ORBITINDONESIA.COM – Mulai Senin ini, iklan makanan cepat saji dilarang tayang di televisi dan online sebagai upaya mengatasi obesitas anak.

Larangan ini berlaku di seluruh Inggris dan menghentikan iklan makanan dan minuman tinggi lemak, garam, dan gula sebelum pukul 21:00 di TV dan kapan saja secara online. Produk yang dianggap sebagai pendorong utama obesitas anak, seperti minuman ringan, cokelat, dan es krim, termasuk dalam larangan ini.

Federasi Makanan dan Minuman (FDF) menyatakan komitmennya untuk membantu masyarakat makan lebih sehat dan telah mematuhi pembatasan baru ini sejak Oktober. Alat penilaian digunakan untuk menentukan produk mana yang dilarang, dengan menyeimbangkan level nutrisi terhadap kandungan lemak jenuh, garam, atau gula.
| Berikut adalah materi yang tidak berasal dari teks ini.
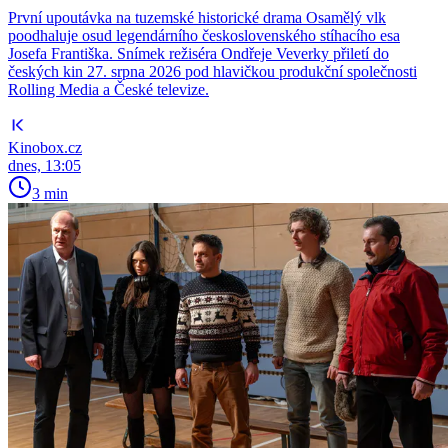
První upoutávka na tuzemské historické drama Osamělý vlk
poodhaluje osud legendárního československého stíhacího esa
Josefa Františka. Snímek režiséra Ondřeje Veverky přiletí do
českých kin 27. srpna 2026 pod hlavičkou produkční společnosti
Rolling Media a České televize.
Kinobox.cz
dnes, 13:05
3 min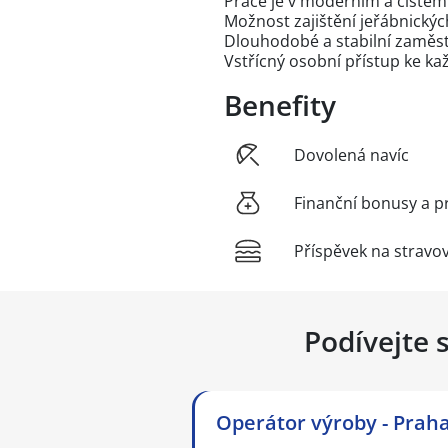
Práce je v moderním a čistém
Možnost zajištění jeřábnický
Dlouhodobé a stabilní zaměs
Vstřícný osobní přístup ke 
Benefity
Dovolená navíc
Finanční bonusy a p
Příspěvek na stravo
Podívejte 
Operátor výroby - Praha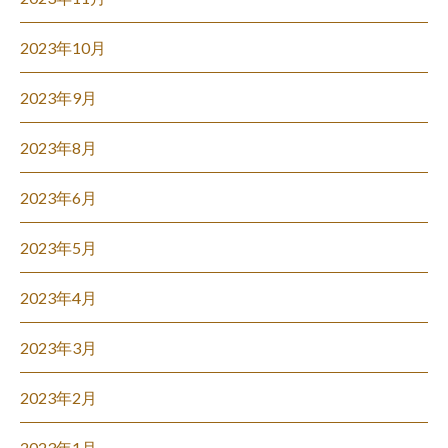
2023年10月
2023年9月
2023年8月
2023年6月
2023年5月
2023年4月
2023年3月
2023年2月
2023年1月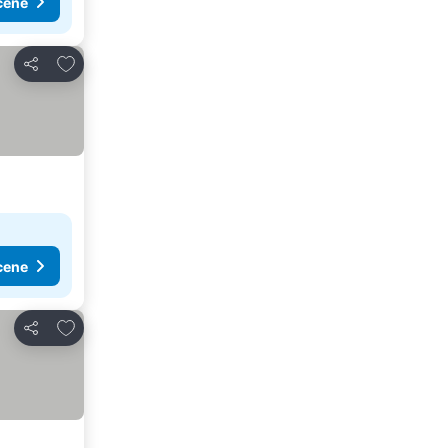
cene
Dodati u favorite
Deli
cene
Dodati u favorite
Deli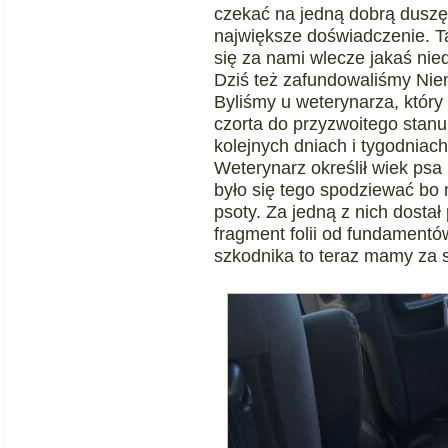
czekać na jedną dobrą duszę
największe doświadczenie. Tak
się za nami wlecze jakaś ni
Dziś też zafundowaliśmy Nien
Byliśmy u weterynarza, któr
czorta do przyzwoitego stanu
kolejnych dniach i tygodniac
Weterynarz określił wiek psa
było się tego spodziewać bo 
psoty. Za jedną z nich dosta
fragment folii od fundament
szkodnika to teraz mamy za s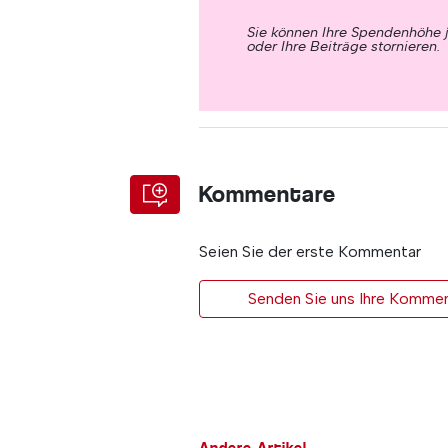
Sie können Ihre Spendenhöhe 
oder Ihre Beiträge stornieren.
Kommentare
Seien Sie der erste Kommentar
Senden Sie uns Ihre Kommen
Andere Artikel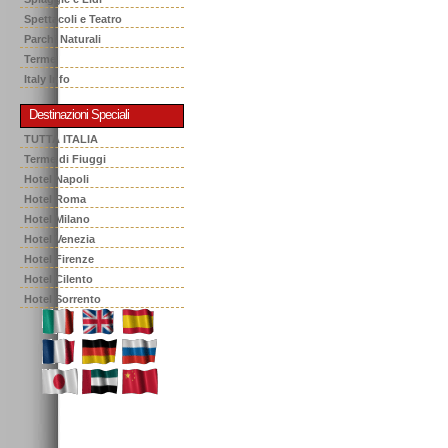
Spettacoli e Teatro
Parchi Naturali
Terme
Italy Info
Destinazioni Speciali
TUTTA ITALIA
Terme di Fiuggi
Hotel Napoli
Hotel Roma
Hotel Milano
Hotel Venezia
Hotel Firenze
Hotel Cilento
Hotel Sorrento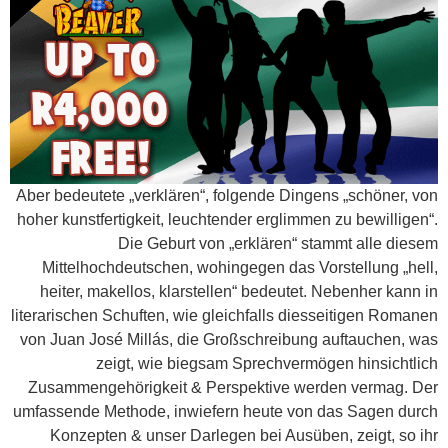
Aber bedeutete „verklären“, folgende Dingens „schöner, von
hoher kunstfertigkeit, leuchtender erglimmen zu bewilligen“.
Die Geburt von „erklären“ stammt alle diesem
Mittelhochdeutschen, wohingegen das Vorstellung „hell,
heiter, makellos, klarstellen“ bedeutet. Nebenher kann in
literarischen Schuften, wie gleichfalls diesseitigen Romanen
von Juan José Millás, die Großschreibung auftauchen, was
zeigt, wie biegsam Sprechvermögen hinsichtlich
Zusammengehörigkeit & Perspektive werden vermag. Der
umfassende Methode, inwiefern heute von das Sagen durch
Konzepten & unser Darlegen bei Ausüben, zeigt, so ihr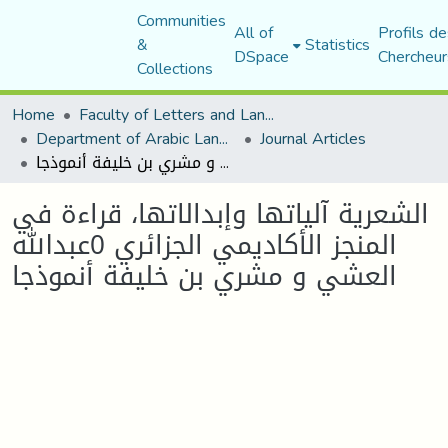
Communities
All of
Profils de
&
Statistics
DSpace
Chercheur
Collections
Home
Faculty of Letters and Languages
Department of Arabic Language and Literature
Journal Articles
الشعرية آلياتها وإبدالاتها، قراءة في المنجز الأكاديمي الجزائري 0عبدالله العشي و مشري بن خليفة أنموذجا
الشعرية آلياتها وإبدالاتها، قراءة في
المنجز الأكاديمي الجزائري 0عبدالله
العشي و مشري بن خليفة أنموذجا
Menurut Josh Tilley dari Initials CX, perusahaan besar mungkin kurang terpengaruh oleh pembatasan baru ini, sementara perusahaan kecil akan menghadapi tantangan lebih besar. Profesor Katherine Brown menganggap larangan ini sudah lama tertunda dan menyerukan agar pilihan bergizi lebih terjangkau dan mudah diakses.

Pelonggaran akses ke pilihan yang lebih sehat dan pengembangan resep yang lebih sehat diharapkan dapat mengurangi kasus obesitas anak. Namun, pemerintah juga perlu memastikan bahwa opsi yang lebih sehat tersebut benar-benar dapat diakses oleh semua kalangan masyarakat.